%%

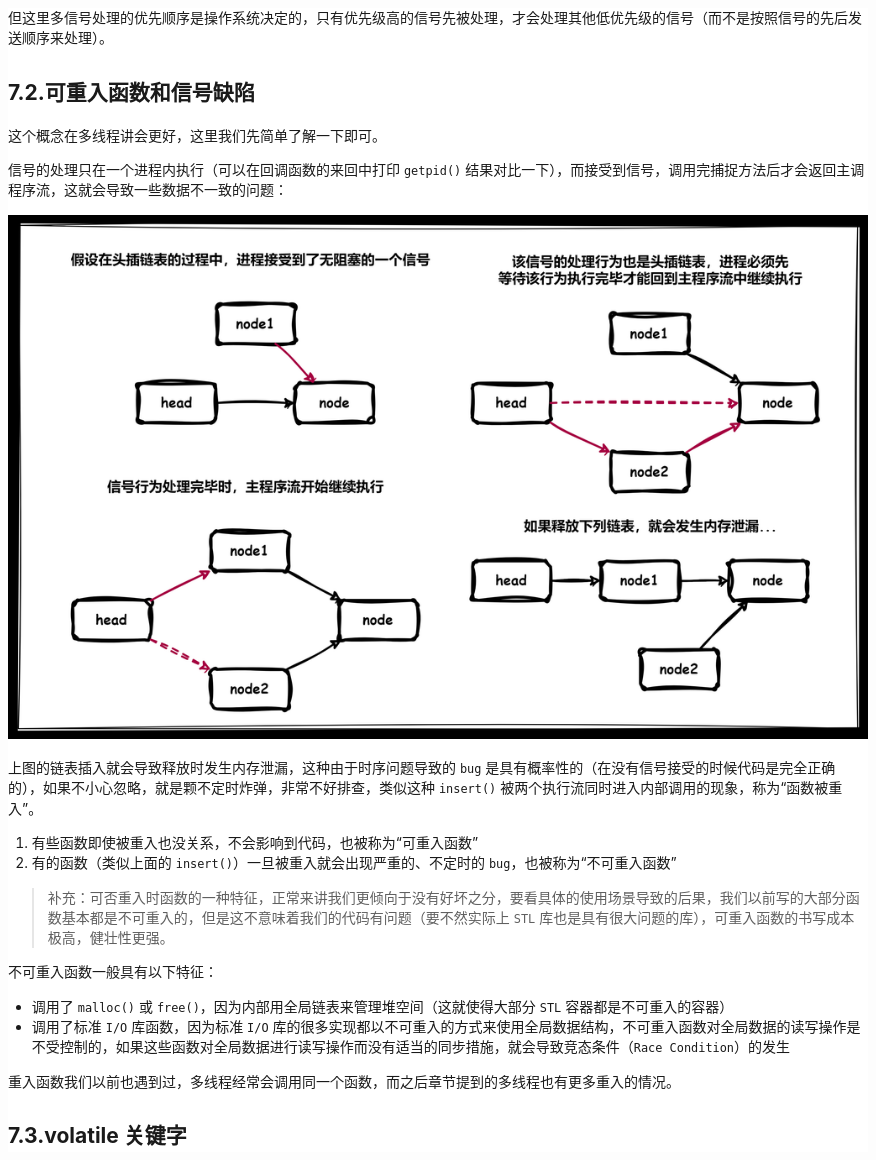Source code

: 但这里多信号处理的优先顺序是操作系统决定的，只有优先级高的信号先被处理，才会处理其他低优先级的信号（而不是按照信号的先后发送顺序来处理）。

## 7.2.可重入函数和信号缺陷

这个概念在多线程讲会更好，这里我们先简单了解一下即可。

信号的处理只在一个进程内执行（可以在回调函数的来回中打印 `getpid()` 结果对比一下），而接受到信号，调用完捕捉方法后才会返回主调程序流，这就会导致一些数据不一致的问题：

![3440f9b63036e92d38fef9f90800697](./assets/3440f9b63036e92d38fef9f90800697-1707224575438-2.png)

上图的链表插入就会导致释放时发生内存泄漏，这种由于时序问题导致的 `bug` 是具有概率性的（在没有信号接受的时候代码是完全正确的），如果不小心忽略，就是颗不定时炸弹，非常不好排查，类似这种 `insert()` 被两个执行流同时进入内部调用的现象，称为“函数被重入”。

1.   有些函数即使被重入也没关系，不会影响到代码，也被称为“可重入函数”
2.   有的函数（类似上面的 `insert()`）一旦被重入就会出现严重的、不定时的 `bug`，也被称为“不可重入函数”

>   补充：可否重入时函数的一种特征，正常来讲我们更倾向于没有好坏之分，要看具体的使用场景导致的后果，我们以前写的大部分函数基本都是不可重入的，但是这不意味着我们的代码有问题（要不然实际上 `STL` 库也是具有很大问题的库），可重入函数的书写成本极高，健壮性更强。

不可重入函数一般具有以下特征：

-   调用了 `malloc()` 或 `free()`，因为内部用全局链表来管理堆空间（这就使得大部分 `STL` 容器都是不可重入的容器）
-   调用了标准 `I/O` 库函数，因为标准 `I/O` 库的很多实现都以不可重入的方式来使用全局数据结构，不可重入函数对全局数据的读写操作是不受控制的，如果这些函数对全局数据进行读写操作而没有适当的同步措施，就会导致竞态条件（`Race Condition`）的发生

重入函数我们以前也遇到过，多线程经常会调用同一个函数，而之后章节提到的多线程也有更多重入的情况。

## 7.3.volatile 关键字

%%

• **Problem details**: Filter the entries and copy out every line with the word "insert".

• **Answer space**:
上图的链表插入就会导致释放时发生内存泄漏，这种由于时序问题导致的 `bug` 是具有概率性的（在没有信号接受的时候代码是完全正确的），如果不小心忽略，就是颗不定时炸弹，非常不好排查，类似这种 `insert()` 被两个执行流同时进入内部调用的现象，称为“函数被重入”。
2.   有的函数（类似上面的 `insert()`）一旦被重入就会出现严重的、不定时的 `bug`，也被称为“不可重入函数”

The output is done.